REQUIREMENT =>
One exact copy of the listing is needed. It should contain no pictures.

MATERIALS PROVIDED =>
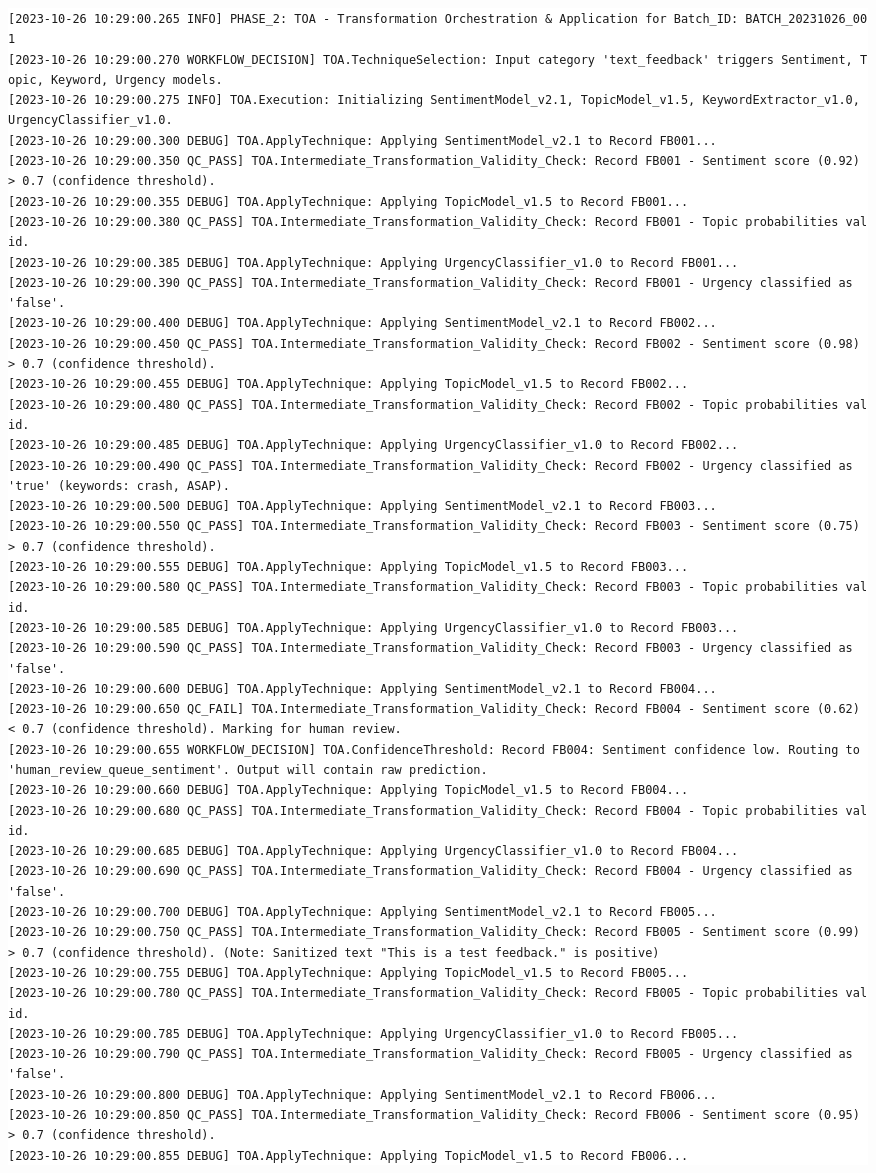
 ```
[2023-10-26 10:29:00.265 INFO] PHASE_2: TOA - Transformation Orchestration & Application for Batch_ID: BATCH_20231026_001
[2023-10-26 10:29:00.270 WORKFLOW_DECISION] TOA.TechniqueSelection: Input category 'text_feedback' triggers Sentiment, Topic, Keyword, Urgency models.
[2023-10-26 10:29:00.275 INFO] TOA.Execution: Initializing SentimentModel_v2.1, TopicModel_v1.5, KeywordExtractor_v1.0, UrgencyClassifier_v1.0.
[2023-10-26 10:29:00.300 DEBUG] TOA.ApplyTechnique: Applying SentimentModel_v2.1 to Record FB001...
[2023-10-26 10:29:00.350 QC_PASS] TOA.Intermediate_Transformation_Validity_Check: Record FB001 - Sentiment score (0.92) > 0.7 (confidence threshold).
[2023-10-26 10:29:00.355 DEBUG] TOA.ApplyTechnique: Applying TopicModel_v1.5 to Record FB001...
[2023-10-26 10:29:00.380 QC_PASS] TOA.Intermediate_Transformation_Validity_Check: Record FB001 - Topic probabilities valid.
[2023-10-26 10:29:00.385 DEBUG] TOA.ApplyTechnique: Applying UrgencyClassifier_v1.0 to Record FB001...
[2023-10-26 10:29:00.390 QC_PASS] TOA.Intermediate_Transformation_Validity_Check: Record FB001 - Urgency classified as 'false'.
[2023-10-26 10:29:00.400 DEBUG] TOA.ApplyTechnique: Applying SentimentModel_v2.1 to Record FB002...
[2023-10-26 10:29:00.450 QC_PASS] TOA.Intermediate_Transformation_Validity_Check: Record FB002 - Sentiment score (0.98) > 0.7 (confidence threshold).
[2023-10-26 10:29:00.455 DEBUG] TOA.ApplyTechnique: Applying TopicModel_v1.5 to Record FB002...
[2023-10-26 10:29:00.480 QC_PASS] TOA.Intermediate_Transformation_Validity_Check: Record FB002 - Topic probabilities valid.
[2023-10-26 10:29:00.485 DEBUG] TOA.ApplyTechnique: Applying UrgencyClassifier_v1.0 to Record FB002...
[2023-10-26 10:29:00.490 QC_PASS] TOA.Intermediate_Transformation_Validity_Check: Record FB002 - Urgency classified as 'true' (keywords: crash, ASAP).
[2023-10-26 10:29:00.500 DEBUG] TOA.ApplyTechnique: Applying SentimentModel_v2.1 to Record FB003...
[2023-10-26 10:29:00.550 QC_PASS] TOA.Intermediate_Transformation_Validity_Check: Record FB003 - Sentiment score (0.75) > 0.7 (confidence threshold).
[2023-10-26 10:29:00.555 DEBUG] TOA.ApplyTechnique: Applying TopicModel_v1.5 to Record FB003...
[2023-10-26 10:29:00.580 QC_PASS] TOA.Intermediate_Transformation_Validity_Check: Record FB003 - Topic probabilities valid.
[2023-10-26 10:29:00.585 DEBUG] TOA.ApplyTechnique: Applying UrgencyClassifier_v1.0 to Record FB003...
[2023-10-26 10:29:00.590 QC_PASS] TOA.Intermediate_Transformation_Validity_Check: Record FB003 - Urgency classified as 'false'.
[2023-10-26 10:29:00.600 DEBUG] TOA.ApplyTechnique: Applying SentimentModel_v2.1 to Record FB004...
[2023-10-26 10:29:00.650 QC_FAIL] TOA.Intermediate_Transformation_Validity_Check: Record FB004 - Sentiment score (0.62) < 0.7 (confidence threshold). Marking for human review.
[2023-10-26 10:29:00.655 WORKFLOW_DECISION] TOA.ConfidenceThreshold: Record FB004: Sentiment confidence low. Routing to 'human_review_queue_sentiment'. Output will contain raw prediction.
[2023-10-26 10:29:00.660 DEBUG] TOA.ApplyTechnique: Applying TopicModel_v1.5 to Record FB004...
[2023-10-26 10:29:00.680 QC_PASS] TOA.Intermediate_Transformation_Validity_Check: Record FB004 - Topic probabilities valid.
[2023-10-26 10:29:00.685 DEBUG] TOA.ApplyTechnique: Applying UrgencyClassifier_v1.0 to Record FB004...
[2023-10-26 10:29:00.690 QC_PASS] TOA.Intermediate_Transformation_Validity_Check: Record FB004 - Urgency classified as 'false'.
[2023-10-26 10:29:00.700 DEBUG] TOA.ApplyTechnique: Applying SentimentModel_v2.1 to Record FB005...
[2023-10-26 10:29:00.750 QC_PASS] TOA.Intermediate_Transformation_Validity_Check: Record FB005 - Sentiment score (0.99) > 0.7 (confidence threshold). (Note: Sanitized text "This is a test feedback." is positive)
[2023-10-26 10:29:00.755 DEBUG] TOA.ApplyTechnique: Applying TopicModel_v1.5 to Record FB005...
[2023-10-26 10:29:00.780 QC_PASS] TOA.Intermediate_Transformation_Validity_Check: Record FB005 - Topic probabilities valid.
[2023-10-26 10:29:00.785 DEBUG] TOA.ApplyTechnique: Applying UrgencyClassifier_v1.0 to Record FB005...
[2023-10-26 10:29:00.790 QC_PASS] TOA.Intermediate_Transformation_Validity_Check: Record FB005 - Urgency classified as 'false'.
[2023-10-26 10:29:00.800 DEBUG] TOA.ApplyTechnique: Applying SentimentModel_v2.1 to Record FB006...
[2023-10-26 10:29:00.850 QC_PASS] TOA.Intermediate_Transformation_Validity_Check: Record FB006 - Sentiment score (0.95) > 0.7 (confidence threshold).
[2023-10-26 10:29:00.855 DEBUG] TOA.ApplyTechnique: Applying TopicModel_v1.5 to Record FB006...
```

OUTPUT FOR THIS TASK =>
 ```
[2023-10-26 10:29:00.265 INFO] PHASE_2: TOA - Transformation Orchestration & Application for Batch_ID: BATCH_20231026_001
[2023-10-26 10:29:00.270 WORKFLOW_DECISION] TOA.TechniqueSelection: Input category 'text_feedback' triggers Sentiment, Topic, Keyword, Urgency models.
[2023-10-26 10:29:00.275 INFO] TOA.Execution: Initializing SentimentModel_v2.1, TopicModel_v1.5, KeywordExtractor_v1.0, UrgencyClassifier_v1.0.
[2023-10-26 10:29:00.300 DEBUG] TOA.ApplyTechnique: Applying SentimentModel_v2.1 to Record FB001...
[2023-10-26 10:29:00.350 QC_PASS] TOA.Intermediate_Transformation_Validity_Check: Record FB001 - Sentiment score (0.92) > 0.7 (confidence threshold).
[2023-10-26 10:29:00.355 DEBUG] TOA.ApplyTechnique: Applying TopicModel_v1.5 to Record FB001...
[2023-10-26 10:29:00.380 QC_PASS] TOA.Intermediate_Transformation_Validity_Check: Record FB001 - Topic probabilities valid.
[2023-10-26 10:29:00.385 DEBUG] TOA.ApplyTechnique: Applying UrgencyClassifier_v1.0 to Record FB001...
[2023-10-26 10:29:00.390 QC_PASS] TOA.Intermediate_Transformation_Validity_Check: Record FB001 - Urgency classified as 'false'.
[2023-10-26 10:29:00.400 DEBUG] TOA.ApplyTechnique: Applying SentimentModel_v2.1 to Record FB002...
[2023-10-26 10:29:00.450 QC_PASS] TOA.Intermediate_Transformation_Validity_Check: Record FB002 - Sentiment score (0.98) > 0.7 (confidence threshold).
[2023-10-26 10:29:00.455 DEBUG] TOA.ApplyTechnique: Applying TopicModel_v1.5 to Record FB002...
[2023-10-26 10:29:00.480 QC_PASS] TOA.Intermediate_Transformation_Validity_Check: Record FB002 - Topic probabilities valid.
[2023-10-26 10:29:00.485 DEBUG] TOA.ApplyTechnique: Applying UrgencyClassifier_v1.0 to Record FB002...
[2023-10-26 10:29:00.490 QC_PASS] TOA.Intermediate_Transformation_Validity_Check: Record FB002 - Urgency classified as 'true' (keywords: crash, ASAP).
[2023-10-26 10:29:00.500 DEBUG] TOA.ApplyTechnique: Applying SentimentModel_v2.1 to Record FB003...
[2023-10-26 10:29:00.550 QC_PASS] TOA.Intermediate_Transformation_Validity_Check: Record FB003 - Sentiment score (0.75) > 0.7 (confidence threshold).
[2023-10-26 10:29:00.555 DEBUG] TOA.ApplyTechnique: Applying TopicModel_v1.5 to Record FB003...
[2023-10-26 10:29:00.580 QC_PASS] TOA.Intermediate_Transformation_Validity_Check: Record FB003 - Topic probabilities valid.
[2023-10-26 10:29:00.585 DEBUG] TOA.ApplyTechnique: Applying UrgencyClassifier_v1.0 to Record FB003...
[2023-10-26 10:29:00.590 QC_PASS] TOA.Intermediate_Transformation_Validity_Check: Record FB003 - Urgency classified as 'false'.
[2023-10-26 10:29:00.600 DEBUG] TOA.ApplyTechnique: Applying SentimentModel_v2.1 to Record FB004...
[2023-10-26 10:29:00.650 QC_FAIL] TOA.Intermediate_Transformation_Validity_Check: Record FB004 - Sentiment score (0.62) < 0.7 (confidence threshold). Marking for human review.
[2023-10-26 10:29:00.655 WORKFLOW_DECISION] TOA.ConfidenceThreshold: Record FB004: Sentiment confidence low. Routing to 'human_review_queue_sentiment'. Output will contain raw prediction.
[2023-10-26 10:29:00.660 DEBUG] TOA.ApplyTechnique: Applying TopicModel_v1.5 to Record FB004...
[2023-10-26 10:29:00.680 QC_PASS] TOA.Intermediate_Transformation_Validity_Check: Record FB004 - Topic probabilities valid.
[2023-10-26 10:29:00.685 DEBUG] TOA.ApplyTechnique: Applying UrgencyClassifier_v1.0 to Record FB004...
[2023-10-26 10:29:00.690 QC_PASS] TOA.Intermediate_Transformation_Validity_Check: Record FB004 - Urgency classified as 'false'.
[2023-10-26 10:29:00.700 DEBUG] TOA.ApplyTechnique: Applying SentimentModel_v2.1 to Record FB005...
[2023-10-26 10:29:00.750 QC_PASS] TOA.Intermediate_Transformation_Validity_Check: Record FB005 - Sentiment score (0.99) > 0.7 (confidence threshold). (Note: Sanitized text "This is a test feedback." is positive)
[2023-10-26 10:29:00.755 DEBUG] TOA.ApplyTechnique: Applying TopicModel_v1.5 to Record FB005...
[2023-10-26 10:29:00.780 QC_PASS] TOA.Intermediate_Transformation_Validity_Check: Record FB005 - Topic probabilities valid.
[2023-10-26 10:29:00.785 DEBUG] TOA.ApplyTechnique: Applying UrgencyClassifier_v1.0 to Record FB005...
[2023-10-26 10:29:00.790 QC_PASS] TOA.Intermediate_Transformation_Validity_Check: Record FB005 - Urgency classified as 'false'.
[2023-10-26 10:29:00.800 DEBUG] TOA.ApplyTechnique: Applying SentimentModel_v2.1 to Record FB006...
[2023-10-26 10:29:00.850 QC_PASS] TOA.Intermediate_Transformation_Validity_Check: Record FB006 - Sentiment score (0.95) > 0.7 (confidence threshold).
[2023-10-26 10:29:00.855 DEBUG] TOA.ApplyTechnique: Applying TopicModel_v1.5 to Record FB006...
```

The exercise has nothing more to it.